Vitamin B12 (cobalamin), a vital micronutrient, water soluble vitamin, is being obtained from dietary sources. Before reaching the liver or peripheral tissues, it needs three transporters: transcobalamin I (R-protein, haptocorrin; responsible for transport from the stomach to the duodenum), intrinsic factor (produced by gastric parietal cells) and transcobalamin II. The complex of vitamin B12—transcobalamin I is split in the duodenum by pancreatic enzymes and cobalamin is bound to intrinsic factor (IF). IF is crucial for the transport (duodenum—distal ileum) as well as absorption of vitamin B12 in the distal/terminal ileum. In the setting of cancer patients, previous gastrectomy, exocrine pancreatic insufficiency, previous resections of ileum or impaired ileal function by previous pelvic radiotherapy can lead to insufficient absorption of vitamin B12. In this cohort, vitamin B12 deficiency was identified in almost half of the patients with BAM. Parenteral supplementation is required in this setting [48,49]. We recommend administering 1 mg of hydroxycobalamin on alternate days for two weeks, which is followed by a three-monthly intramuscular injection of hydroxycobalamin 1 mg.
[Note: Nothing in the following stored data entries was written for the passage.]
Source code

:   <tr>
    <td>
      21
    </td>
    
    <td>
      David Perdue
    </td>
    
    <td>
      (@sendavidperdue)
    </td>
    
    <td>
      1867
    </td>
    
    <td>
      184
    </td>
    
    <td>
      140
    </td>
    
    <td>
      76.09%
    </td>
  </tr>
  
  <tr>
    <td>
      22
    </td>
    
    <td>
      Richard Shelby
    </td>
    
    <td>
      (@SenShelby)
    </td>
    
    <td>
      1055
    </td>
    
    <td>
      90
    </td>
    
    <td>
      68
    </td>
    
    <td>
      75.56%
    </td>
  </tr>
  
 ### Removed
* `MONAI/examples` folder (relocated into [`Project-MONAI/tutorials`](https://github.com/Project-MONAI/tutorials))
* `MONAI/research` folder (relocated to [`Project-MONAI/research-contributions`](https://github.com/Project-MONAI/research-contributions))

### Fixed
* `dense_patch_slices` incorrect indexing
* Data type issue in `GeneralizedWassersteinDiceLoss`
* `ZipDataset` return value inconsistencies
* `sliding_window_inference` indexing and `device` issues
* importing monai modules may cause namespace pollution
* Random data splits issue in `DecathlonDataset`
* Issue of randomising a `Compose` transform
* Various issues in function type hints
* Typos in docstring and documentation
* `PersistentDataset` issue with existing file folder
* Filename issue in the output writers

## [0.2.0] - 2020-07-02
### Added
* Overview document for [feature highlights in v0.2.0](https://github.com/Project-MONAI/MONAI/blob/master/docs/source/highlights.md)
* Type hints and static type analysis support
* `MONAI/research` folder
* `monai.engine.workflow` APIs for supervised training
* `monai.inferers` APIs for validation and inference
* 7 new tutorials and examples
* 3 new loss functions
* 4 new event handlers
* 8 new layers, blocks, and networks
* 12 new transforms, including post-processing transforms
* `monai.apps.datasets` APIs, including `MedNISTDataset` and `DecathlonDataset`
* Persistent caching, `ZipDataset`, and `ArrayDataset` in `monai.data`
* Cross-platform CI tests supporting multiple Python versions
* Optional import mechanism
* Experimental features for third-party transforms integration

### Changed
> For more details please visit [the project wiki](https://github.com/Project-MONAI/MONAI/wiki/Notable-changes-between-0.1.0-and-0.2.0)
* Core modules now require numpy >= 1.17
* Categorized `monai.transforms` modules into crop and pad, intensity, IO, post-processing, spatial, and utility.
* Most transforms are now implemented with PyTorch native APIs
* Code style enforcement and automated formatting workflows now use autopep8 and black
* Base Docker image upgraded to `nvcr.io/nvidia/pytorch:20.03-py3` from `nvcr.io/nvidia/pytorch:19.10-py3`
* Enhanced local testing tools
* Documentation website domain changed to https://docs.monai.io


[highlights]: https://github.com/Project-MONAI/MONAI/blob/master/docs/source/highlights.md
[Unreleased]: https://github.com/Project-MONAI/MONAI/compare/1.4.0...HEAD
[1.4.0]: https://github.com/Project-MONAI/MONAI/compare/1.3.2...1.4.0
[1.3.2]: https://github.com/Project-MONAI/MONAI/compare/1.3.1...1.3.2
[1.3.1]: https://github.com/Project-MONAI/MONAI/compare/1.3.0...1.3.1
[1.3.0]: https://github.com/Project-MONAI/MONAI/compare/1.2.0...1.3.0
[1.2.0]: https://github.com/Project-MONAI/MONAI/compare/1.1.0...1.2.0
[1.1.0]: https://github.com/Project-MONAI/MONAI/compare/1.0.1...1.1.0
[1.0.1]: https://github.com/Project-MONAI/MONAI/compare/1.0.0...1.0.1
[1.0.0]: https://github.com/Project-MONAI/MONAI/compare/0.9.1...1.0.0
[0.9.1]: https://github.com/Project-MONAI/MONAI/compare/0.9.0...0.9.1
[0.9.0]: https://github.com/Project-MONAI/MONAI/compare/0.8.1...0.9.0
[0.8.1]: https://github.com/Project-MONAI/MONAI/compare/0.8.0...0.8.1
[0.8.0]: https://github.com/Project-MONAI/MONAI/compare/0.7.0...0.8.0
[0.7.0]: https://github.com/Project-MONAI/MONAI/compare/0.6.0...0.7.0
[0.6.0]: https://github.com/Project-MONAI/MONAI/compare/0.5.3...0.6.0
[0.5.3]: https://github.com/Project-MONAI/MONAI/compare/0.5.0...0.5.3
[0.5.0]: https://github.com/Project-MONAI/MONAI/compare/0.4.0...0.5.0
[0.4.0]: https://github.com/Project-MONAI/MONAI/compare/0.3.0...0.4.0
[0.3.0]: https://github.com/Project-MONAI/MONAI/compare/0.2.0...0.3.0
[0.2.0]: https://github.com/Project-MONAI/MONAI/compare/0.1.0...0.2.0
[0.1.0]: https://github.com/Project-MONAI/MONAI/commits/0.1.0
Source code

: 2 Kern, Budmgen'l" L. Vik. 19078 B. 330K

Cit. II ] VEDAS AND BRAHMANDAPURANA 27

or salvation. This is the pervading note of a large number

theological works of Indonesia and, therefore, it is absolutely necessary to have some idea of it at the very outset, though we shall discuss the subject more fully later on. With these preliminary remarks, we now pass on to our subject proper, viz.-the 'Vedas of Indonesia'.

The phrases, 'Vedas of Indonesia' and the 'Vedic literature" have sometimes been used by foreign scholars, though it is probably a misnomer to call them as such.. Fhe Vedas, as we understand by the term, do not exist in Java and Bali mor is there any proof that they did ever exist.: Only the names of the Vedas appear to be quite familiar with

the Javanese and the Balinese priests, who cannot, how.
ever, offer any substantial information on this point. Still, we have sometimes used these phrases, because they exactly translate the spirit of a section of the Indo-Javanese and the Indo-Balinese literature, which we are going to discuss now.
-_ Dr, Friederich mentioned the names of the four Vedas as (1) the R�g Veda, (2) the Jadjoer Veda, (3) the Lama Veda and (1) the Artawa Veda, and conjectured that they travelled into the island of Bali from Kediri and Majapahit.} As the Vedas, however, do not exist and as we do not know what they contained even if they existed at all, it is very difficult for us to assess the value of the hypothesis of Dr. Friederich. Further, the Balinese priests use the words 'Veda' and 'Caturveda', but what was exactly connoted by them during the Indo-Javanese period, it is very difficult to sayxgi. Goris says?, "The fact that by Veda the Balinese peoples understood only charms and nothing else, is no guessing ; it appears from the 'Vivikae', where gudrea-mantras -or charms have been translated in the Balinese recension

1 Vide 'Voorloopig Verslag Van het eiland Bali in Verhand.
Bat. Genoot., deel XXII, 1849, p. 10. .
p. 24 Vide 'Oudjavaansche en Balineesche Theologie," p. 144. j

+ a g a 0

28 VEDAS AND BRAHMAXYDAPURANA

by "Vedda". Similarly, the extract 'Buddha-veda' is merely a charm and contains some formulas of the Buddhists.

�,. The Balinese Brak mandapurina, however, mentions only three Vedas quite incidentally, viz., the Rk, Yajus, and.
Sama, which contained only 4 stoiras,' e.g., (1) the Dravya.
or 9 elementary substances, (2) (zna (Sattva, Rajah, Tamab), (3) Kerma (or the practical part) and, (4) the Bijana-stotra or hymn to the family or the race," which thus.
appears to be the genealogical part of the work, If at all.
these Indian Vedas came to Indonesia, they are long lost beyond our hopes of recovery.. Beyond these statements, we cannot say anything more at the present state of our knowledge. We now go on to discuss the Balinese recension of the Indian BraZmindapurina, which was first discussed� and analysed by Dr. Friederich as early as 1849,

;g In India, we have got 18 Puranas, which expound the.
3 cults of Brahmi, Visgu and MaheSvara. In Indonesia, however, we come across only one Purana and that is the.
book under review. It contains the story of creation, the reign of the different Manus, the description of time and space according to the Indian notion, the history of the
Prevention measures to avoid radiation induced enteropathy potentially associated with BAM are of an extreme importance, taking into account that prevalence or radiation enteropathy exceeds the prevalence of inflammatory bowel disease. Measures to prevent the development of intestinal radiation toxicity have required a substantial progress in radiation treatment planning and radiation deliver techniques over time, which has been made [50]. Use of immunomodulating drugs, enterotrophic agents and compounds with ability to modulate intraluminal content have been suggested [50]. Further, early aggressive suppression of inflammation in the terminal ileum (e.g., in Crohn’s disease) as well as early aggressive immunosuppressive treatment of Graft versus Host Disease may reduce the incidence and/or severity of BAM [51]. Nutritional strategies to prevent gastrointestinal toxicity during pelvic radiotherapy have been scrutinized. Evidence from 24 randomized controlled trials was weak for elemental, low or modified fat and low-lactose interventions and modestly positive for intervention on fibre intake during the radiotherapy. Probiotics seem to be promising, potentially, however further studies are required [52]. Recently, Jeffery et al. looked at the faecal microbiome in patients with and without irritable bowel syndrome in those with and without BAM. Significant differences in faecal metabolomes were identified and the authors concluded that this new knowledge could be used in the development of microbe-based treatments [26]. We can therefore hypothesize, that this approach could be considered as a prevention measure, too.

5. Conclusions

Bile acid malabsorption is a common condition observed in the cohort of cancer patients. Excellent diagnostic tool and effective treatment exist at present. After appropriate intervention, symptoms and quality of life can be improved significantly.